VIdeodrome
Director- David Cronenburg (Scanners )
I loved A History of Violence. I did not like Crash. I did like this Cronenburg entry, part of "bizarre media and respected director week" here at Casa de PJ. About thirty minutes in, I could not shake the idea that this movie in some ways was meant to perform Marshall McLuhan's famous critique that "the media is the message". And about fourty minutes in, I wanted to kick my own ass for invoking the name of the media theorist whose pretentious rants are the subject of the funniest movie scene of all time. As it turns out, the McLuhan link is not the construction of a beer addled, sleep deprived graduate student, but what Mr. Cronenburg intended all along. Since I got the ghetto DVD from netflix instead of the sweet special edition, I was limited only to the production notes. However, even these sparse aides indicated that the director was attempting to make a point just like McLuhan's.
But first the story- James Woods plays Max Renn, director of a struggling tv station called "Civic", which shows violence and nudity in copious amounts to attract viewers. Max is awakened every morning by a tv video wake up call made specially for him by his assistant, and his everyday behaviors are saturated with media- he appears on talk shows, watches samples of shows for programming, and watches videos with his dates. One day Max has the opportunity to check out some real "promising" video tape- it turns out to be essentially snuff material that he initially thinks is broadcasting out of Southeast Asia. Later, they discover that the footage is broadcasting out of Pittsburgh! (WOOOOO GO BURGH! I'd like to take this opportunity to share a story about how people just scream out the name of a city whenever its mentioned by someone famous. There was a Ben Folds concert at Wake a month or so ago and during the performance of the heartrending song "Brick", about how Mr. Folds and his first girlfriend had to go get an abortion, Mr. Folds sings "went down to Charlotte" and the crowd goes absolutely apeshit nuts. He went there to get AN ABORTION PEOPLE! ITS SAD!. Idiots. Anyway...). Max then takes up with a young woman (played by Deborah Harry, of Blondie fame) with a fetish for rough sex and even rougher visuals, and then goes off to Pittsburgh to find her way to this station which she thinks "is perfect for her".

=-=-=-=-=

EXERCISE A: In the Videodrome review, what is the name of the struggling TV station that Max Renn runs?
EXERCISE B: Apart from the film under review, which movie titles does the Videodrome review mention?
EXERCISE C: Pick up the Videodrome review after its final sentence and write the next part.

SOURCE DATA:
=-=-=-=-=

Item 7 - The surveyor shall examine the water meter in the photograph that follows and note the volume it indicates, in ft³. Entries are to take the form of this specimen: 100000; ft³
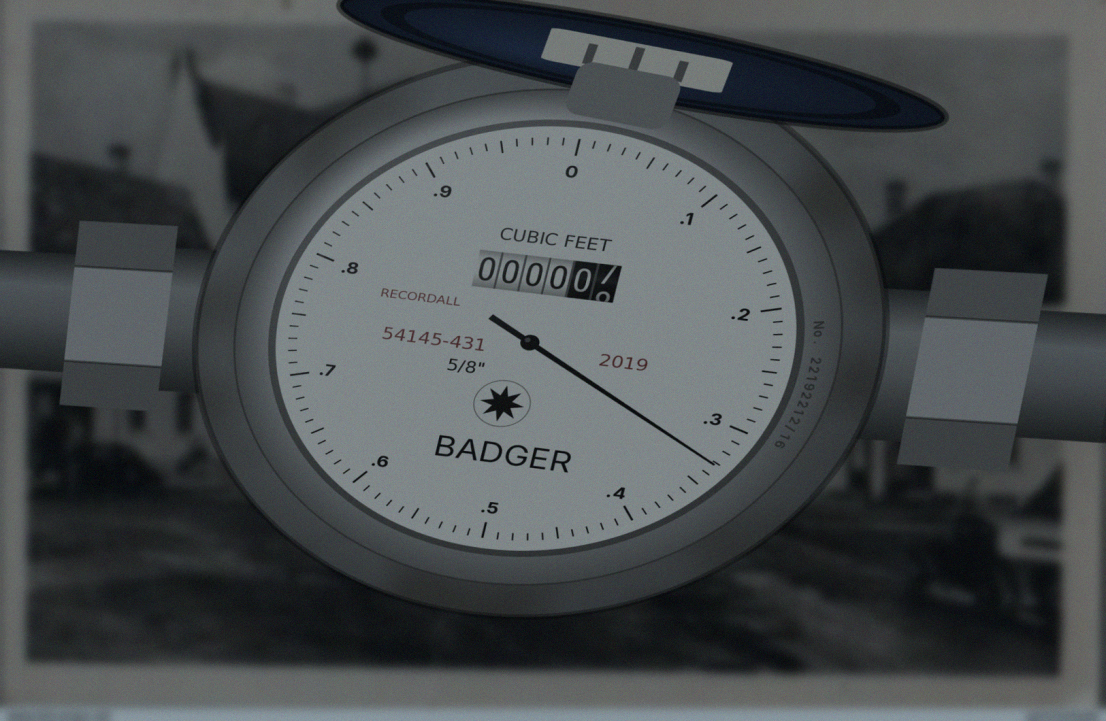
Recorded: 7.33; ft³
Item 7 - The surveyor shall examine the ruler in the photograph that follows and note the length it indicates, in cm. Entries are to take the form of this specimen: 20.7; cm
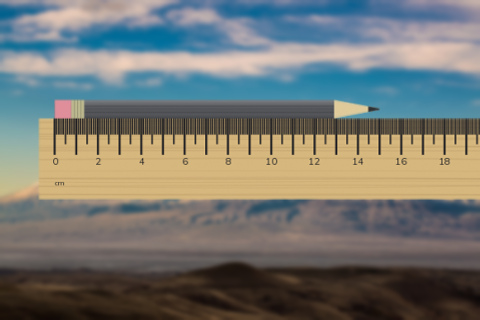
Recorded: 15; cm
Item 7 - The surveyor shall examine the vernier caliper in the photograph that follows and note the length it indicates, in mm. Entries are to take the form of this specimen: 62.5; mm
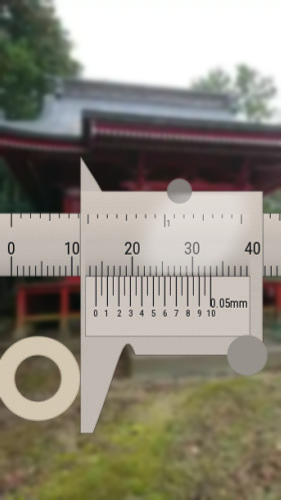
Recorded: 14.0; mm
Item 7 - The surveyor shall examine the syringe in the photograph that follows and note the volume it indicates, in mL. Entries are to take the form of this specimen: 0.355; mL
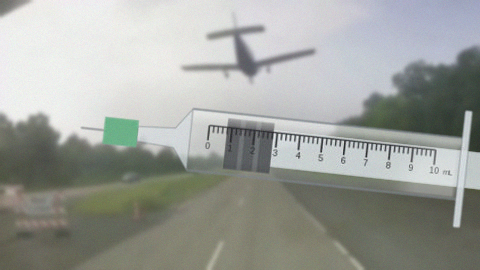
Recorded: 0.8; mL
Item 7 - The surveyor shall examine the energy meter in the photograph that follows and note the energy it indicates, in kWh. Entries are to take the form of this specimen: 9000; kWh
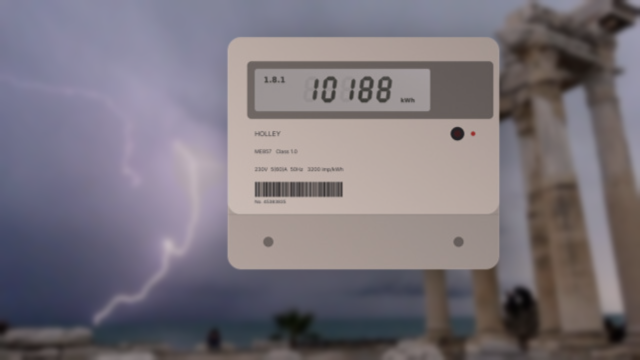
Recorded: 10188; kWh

=-=-=-=-=

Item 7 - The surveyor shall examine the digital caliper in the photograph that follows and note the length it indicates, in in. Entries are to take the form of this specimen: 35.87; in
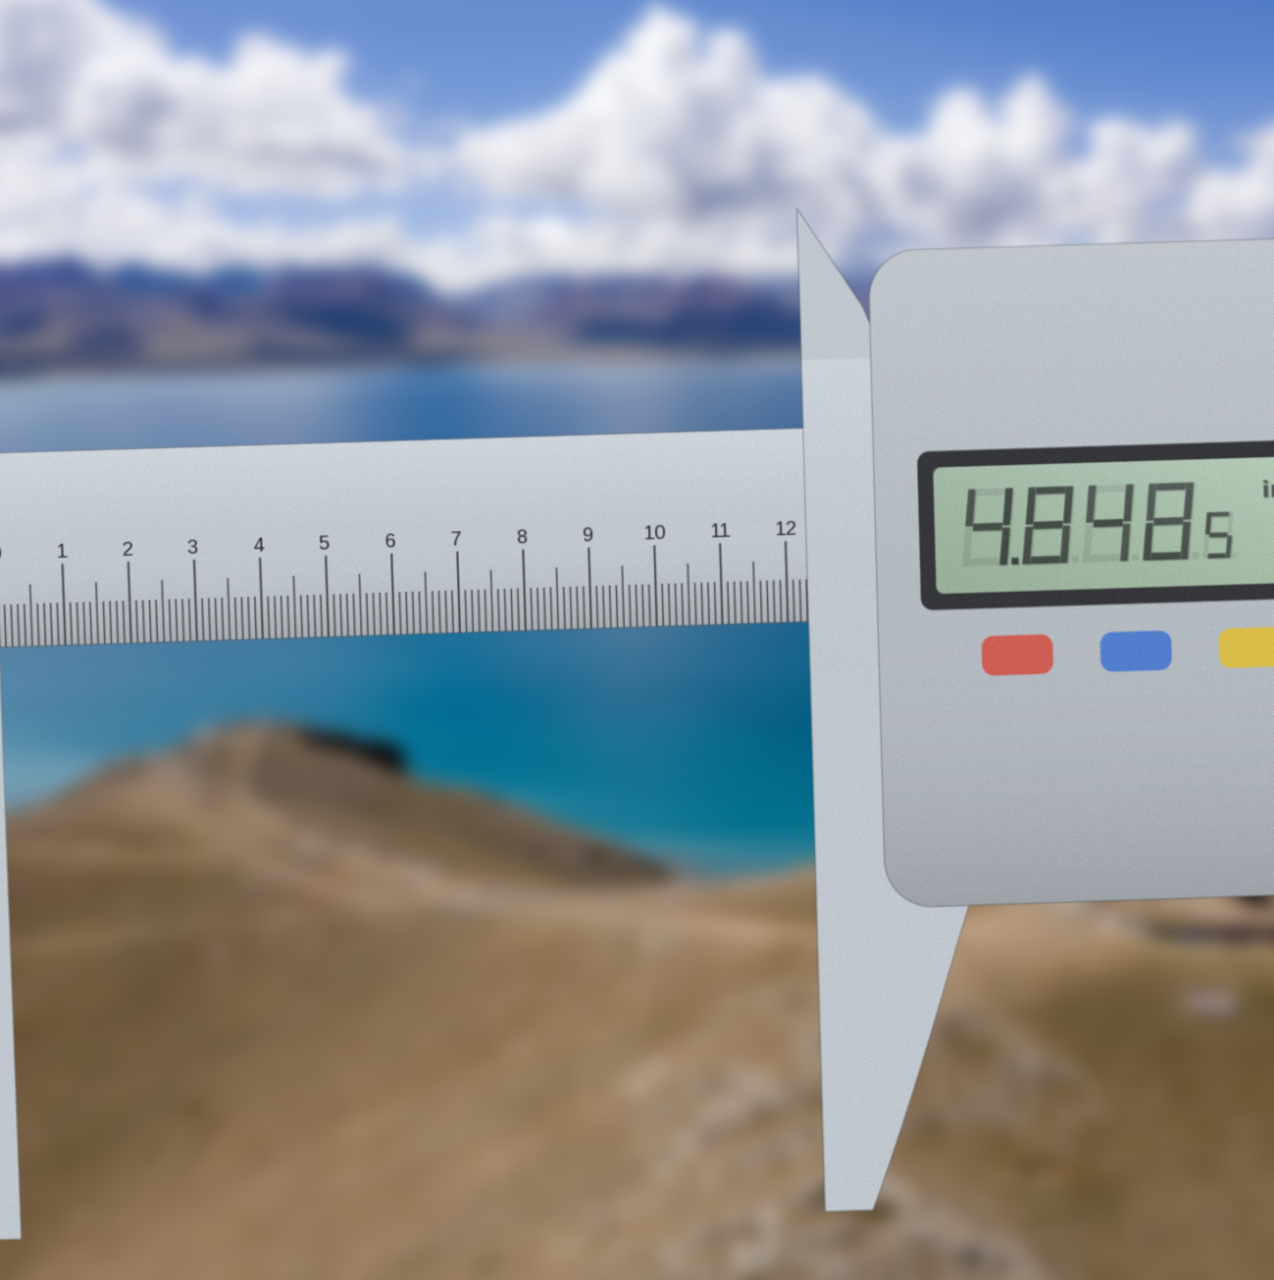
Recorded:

=-=-=-=-=

WRITTEN REPLY A: "Civic"

WRITTEN REPLY B: Scanners, A History of Violence, Crash

WRITTEN REPLY C:
It is here that the movie takes a turn for the bizarre and creepy. Which is good, because it could it could have turned crappy. Max begins to have hallucinations that involve making love to the television, bizarre encounters with cloaked agents, and whips. There are characters, but their names do not really matter. They simply embody the idea that "we are what we eat" from a media standpoint. I will not rant a bunch about "The Media is the Message" because I frankly don't fully understand it. But as Max's behavior becomes more and more tangled in terms of a failureto understand the difference between reality and hallucination AND as the viewer becomes less able to discern what is really happening, the movie does make a clear point about how a powerful and immersive medium can easily control or dominate the minds and visions of those individuals who watch it. And that those individuals may not just be watching, but being in that medium all at once. The close of the movie is fascinating and shocking, and the entire narrative is filled with shocking sexual images and incredibly grotesque violence. But I believe in this movie they are not catering to prurient interests, but are called for. In order to effectively perform the point that immersion in media dulls our sense this extreme violence must continuously manifest itself so that when we are presented with absurd violence at the end of the movie we too have become desensitized to it. But the fact that the movie plays with what reality is also dulls our sense- if we don't think the violence is real, and we view it only as fantasy, we do not react to it.
This is why the beginning of the movie, when Renn seizes on the violent images on the satellite (the show itself is called Videodrome, which literally means video arena or video space) Max looks at them as entertainment opportunities, but ignores the violent content and relationships depicted. This makes it close to not just McLuhan but also Horkheimer and Adorno- the violent sexual images themselves are made to be the same as other programming because they can brings ratings and advertising dollars. The judgments that Max makes about the shows come not from an ethical perspective that can condemn or even speak to particular behaviors, but operate only in a relative frame with a baseline of ratings. Cronenburg is consistently fascinated in his work about the viewer's relationship to violence, and this movie is not the sly wink of A History of Violence but instead the brutal blow of a sledghammer, whose clang signals the complicity of the viewer in the consumption of not just violent ideas and images, but a medium who makes those ideas real where they may not have been.
I really liked this movie. It creeped me out, despite the fact that it was special effects reliant and as a result somewhat dated. Additionally, 80's movies generally have the absolute worst soundtracks of all time, since whoever invented the synthesizer was constantly blowing everyone in charge of mixing sound for any movie in the 80's. The movie slogs through that, and James Woods' performance is absolutely first rate. He plays scumbags well, and this is a scumbag who we can't help but identify with- and should (oh irony of ironies).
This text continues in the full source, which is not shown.